Polisi Bandara Soetta gagalkan penyelundupan BBL senilai Rp4,28 miliar
Kepolisian Resor Kota (Polresta) Bandara Soekarno-Hatta (Soetta), Polda Metro Jaya membongkar dua kasus penyelundupan 85.750 ekor benih bening lobster (BBL) ilegal senilai Rp4,28 miliar dengan tujuan ke Singapura.

Sumber foto: Antara/elshinta.com.
Sumber foto: Antara/elshinta.com.
Kepolisian Resor Kota (Polresta) Bandara Soekarno-Hatta (Soetta), Polda Metro Jaya membongkar dua kasus penyelundupan 85.750 ekor benih bening lobster (BBL) ilegal senilai Rp4,28 miliar dengan tujuan ke Singapura.
Kapolresta Bandara Soetta Kombes Pol Wisnu Wardana dalam konferensi pers di Tangerang, Selasa mengatakan, dalam pengungkapan dua kasus penyelundupan BBL itu berhasil mengamankan tiga orang tersangka dengan inisial DRS, H dan HS.
"Ketiga tersangka itu diamankan di tiga wilayah berbeda, inisial DRS ditangkap di Indramayu, Jawa Barat.
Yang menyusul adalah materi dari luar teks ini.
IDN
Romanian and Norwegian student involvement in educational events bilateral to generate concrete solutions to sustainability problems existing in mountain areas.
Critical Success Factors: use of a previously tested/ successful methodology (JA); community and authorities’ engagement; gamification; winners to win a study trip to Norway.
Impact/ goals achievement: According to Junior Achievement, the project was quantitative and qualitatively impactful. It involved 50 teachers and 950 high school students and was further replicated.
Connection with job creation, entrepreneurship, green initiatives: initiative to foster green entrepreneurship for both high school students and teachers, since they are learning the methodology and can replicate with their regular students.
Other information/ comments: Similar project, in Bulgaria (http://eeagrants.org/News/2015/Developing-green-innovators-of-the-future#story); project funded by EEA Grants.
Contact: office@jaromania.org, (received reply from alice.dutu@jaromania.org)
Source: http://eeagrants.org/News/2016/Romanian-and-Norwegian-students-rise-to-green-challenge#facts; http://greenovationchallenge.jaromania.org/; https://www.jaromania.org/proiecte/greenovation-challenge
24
Pelaku H diringkus di Nusa Dua, Bali, dan HS dibekuk di wilayah Sleman, Daerah Istimewa Yogyakarta," katanya.
Berdasarkan hasil pemeriksaan, peran dari ketiga tersangka ini antara lain adalah sebagai kurir yang diperintahkan oleh seseorang yang kini masuk dalam daftar pencarian orang (DPO).
"Motif para tersangka untuk mengambil keuntungan dari hasil pengiriman atau penyelundupan BBL yang akan dikirim ke luar negeri," ujarnya.
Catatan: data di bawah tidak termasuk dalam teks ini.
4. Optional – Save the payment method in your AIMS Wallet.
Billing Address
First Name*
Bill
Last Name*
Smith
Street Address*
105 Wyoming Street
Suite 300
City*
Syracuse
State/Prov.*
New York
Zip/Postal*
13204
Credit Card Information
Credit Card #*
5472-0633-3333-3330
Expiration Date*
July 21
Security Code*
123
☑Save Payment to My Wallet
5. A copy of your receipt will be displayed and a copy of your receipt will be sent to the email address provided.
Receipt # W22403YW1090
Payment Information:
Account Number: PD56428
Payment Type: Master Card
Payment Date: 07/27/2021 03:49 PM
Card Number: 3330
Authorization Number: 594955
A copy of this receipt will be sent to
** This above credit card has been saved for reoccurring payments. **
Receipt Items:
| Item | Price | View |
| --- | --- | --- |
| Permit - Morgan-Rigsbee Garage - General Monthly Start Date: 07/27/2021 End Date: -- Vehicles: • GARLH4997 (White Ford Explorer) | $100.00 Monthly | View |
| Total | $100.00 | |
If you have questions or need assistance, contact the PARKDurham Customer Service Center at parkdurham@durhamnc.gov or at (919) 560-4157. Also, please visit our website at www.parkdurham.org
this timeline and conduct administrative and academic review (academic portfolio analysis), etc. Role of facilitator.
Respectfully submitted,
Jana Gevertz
Modus para tersangka dalam menjalankan aksinya yakni menyamarkan pengiriman BBL yang dikemas dalam kantong plastik berisi oksigen, kemudian dimasukkan ke dalam koper.
"Selanjutnya koper itu dilakukan pengemasan ulang dengan menggunakan kardus dan kain, yang akan dikirim ke luar negeri melalui Terminal Cargo Bandara Soetta dan melalui Kota Batam, Kepulauan Riau," ungkapnya.
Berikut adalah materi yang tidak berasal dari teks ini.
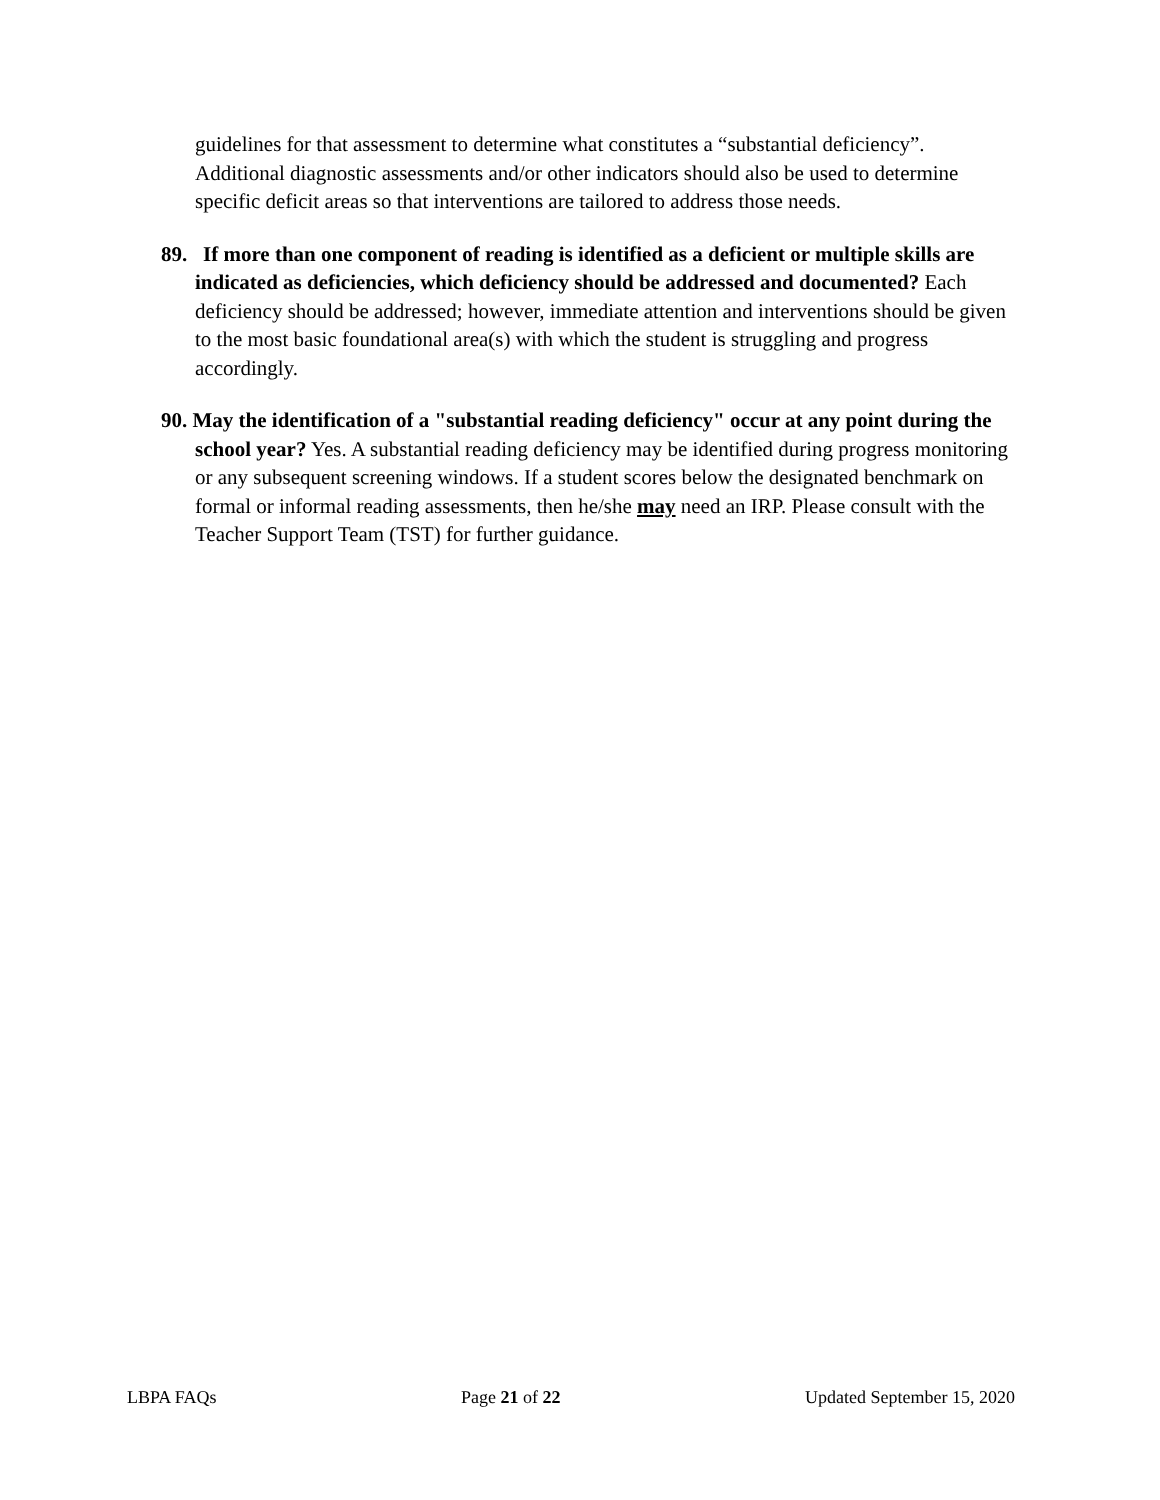guidelines for that assessment to determine what constitutes a “substantial deficiency”. Additional diagnostic assessments and/or other indicators should also be used to determine specific deficit areas so that interventions are tailored to address those needs.
89. If more than one component of reading is identified as a deficient or multiple skills are indicated as deficiencies, which deficiency should be addressed and documented? Each deficiency should be addressed; however, immediate attention and interventions should be given to the most basic foundational area(s) with which the student is struggling and progress accordingly.
90. May the identification of a "substantial reading deficiency" occur at any point during the school year? Yes. A substantial reading deficiency may be identified during progress monitoring or any subsequent screening windows. If a student scores below the designated benchmark on formal or informal reading assessments, then he/she may need an IRP. Please consult with the Teacher Support Team (TST) for further guidance.
LBPA FAQs Page 21 of 22 Updated September 15, 2020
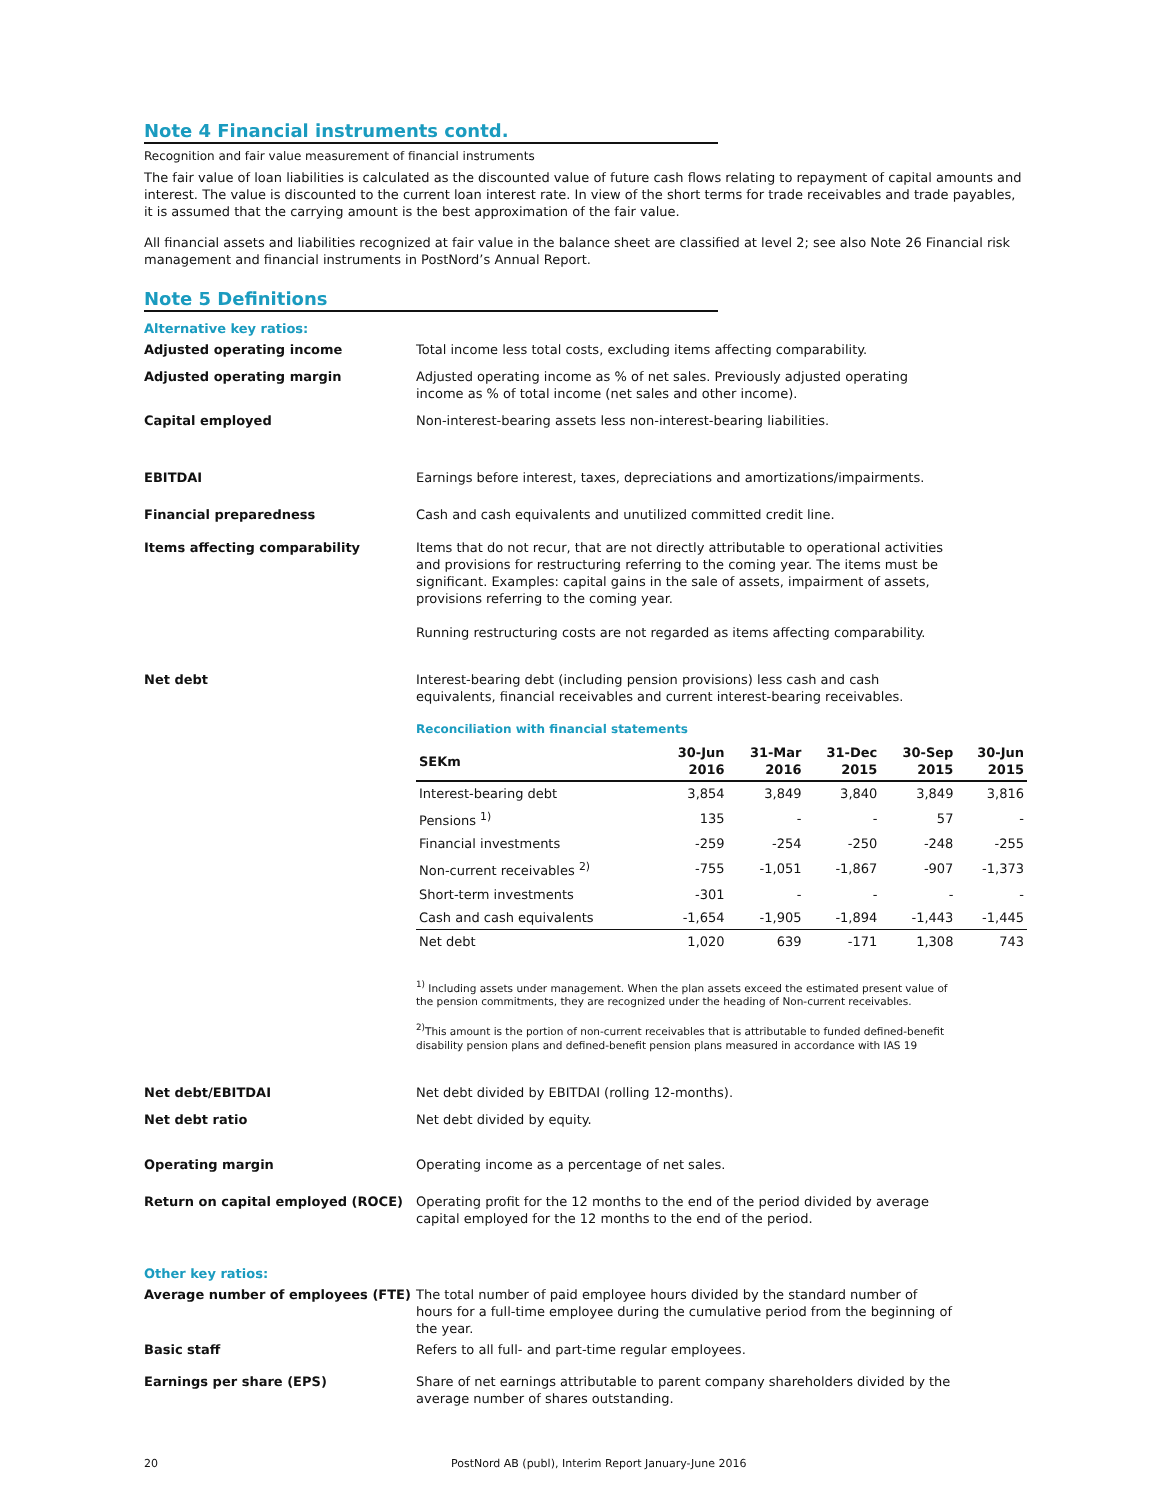Note 4 Financial instruments contd.
Recognition and fair value measurement of financial instruments
The fair value of loan liabilities is calculated as the discounted value of future cash flows relating to repayment of capital amounts and interest. The value is discounted to the current loan interest rate. In view of the short terms for trade receivables and trade payables, it is assumed that the carrying amount is the best approximation of the fair value.
All financial assets and liabilities recognized at fair value in the balance sheet are classified at level 2; see also Note 26 Financial risk management and financial instruments in PostNord’s Annual Report.
Note 5 Definitions
Alternative key ratios:
Adjusted operating income Total income less total costs, excluding items affecting comparability.
Adjusted operating margin Adjusted operating income as % of net sales. Previously adjusted operating income as % of total income (net sales and other income).
Capital employed Non-interest-bearing assets less non-interest-bearing liabilities.
EBITDAI Earnings before interest, taxes, depreciations and amortizations/impairments.
Financial preparedness Cash and cash equivalents and unutilized committed credit line.
Items affecting comparability Items that do not recur, that are not directly attributable to operational activities and provisions for restructuring referring to the coming year. The items must be significant. Examples: capital gains in the sale of assets, impairment of assets, provisions referring to the coming year.
Running restructuring costs are not regarded as items affecting comparability.
Net debt Interest-bearing debt (including pension provisions) less cash and cash equivalents, financial receivables and current interest-bearing receivables.
Reconciliation with financial statements
| SEKm | 30-Jun 2016 | 31-Mar 2016 | 31-Dec 2015 | 30-Sep 2015 | 30-Jun 2015 |
| --- | --- | --- | --- | --- | --- |
| Interest-bearing debt | 3,854 | 3,849 | 3,840 | 3,849 | 3,816 |
| Pensions <sup>1)</sup> | 135 | - | - | 57 | - |
| Financial investments | -259 | -254 | -250 | -248 | -255 |
| Non-current receivables <sup>2)</sup> | -755 | -1,051 | -1,867 | -907 | -1,373 |
| Short-term investments | -301 | - | - | - | - |
| Cash and cash equivalents | -1,654 | -1,905 | -1,894 | -1,443 | -1,445 |
| Net debt | 1,020 | 639 | -171 | 1,308 | 743 |
<sup>1)</sup> Including assets under management. When the plan assets exceed the estimated present value of the pension commitments, they are recognized under the heading of Non-current receivables.
<sup>2)</sup> This amount is the portion of non-current receivables that is attributable to funded defined-benefit disability pension plans and defined-benefit pension plans measured in accordance with IAS 19
Net debt/EBITDAI Net debt divided by EBITDAI (rolling 12-months).
Net debt ratio Net debt divided by equity.
Operating margin Operating income as a percentage of net sales.
Return on capital employed (ROCE) Operating profit for the 12 months to the end of the period divided by average capital employed for the 12 months to the end of the period.
Other key ratios:
Average number of employees (FTE) The total number of paid employee hours divided by the standard number of hours for a full-time employee during the cumulative period from the beginning of the year.
Basic staff Refers to all full- and part-time regular employees.
Earnings per share (EPS) Share of net earnings attributable to parent company shareholders divided by the average number of shares outstanding.
20 PostNord AB (publ), Interim Report January-June 2016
Menurut Wisnu, pada pengungkapan kasus tersebut, Polresta Bandara Soetta berhasil mengamankan barang bukti berupa 85.750 ekor BBL jenis pasir, tiga paspor milik para tersangka, 1 handphone, dan 1 lembar label bagasi pesawat.
"Dari total 85.750 ekor BBL jenis pasir dan mutiara, jika dengan harga jual Rp. 50.000/ekor maka negara mengalami kerugian sebesar Rp4.287.500.000,- (empat miliar dua ratus delapan puluh tujuh juta lima ratus ribu rupiah)," ujarnya.
Atas perbuatannya, para tersangka dikenakan Pasal 92 Jo Pasal 26 Ayat (1) Undang-Undang (UU) Republik Indonesia Nomor 6 Tahun 2023 Tentang Penetapan Peraturan Pemerintah Pengganti UU No. 2 Tahun 2022 tentang Cipta Kerja Menjadi Undang-Undang.
"Dengan ancaman pidana penjara paling lama 8 tahun dan denda paling banyak Rp.1,5 miliar," kata dia.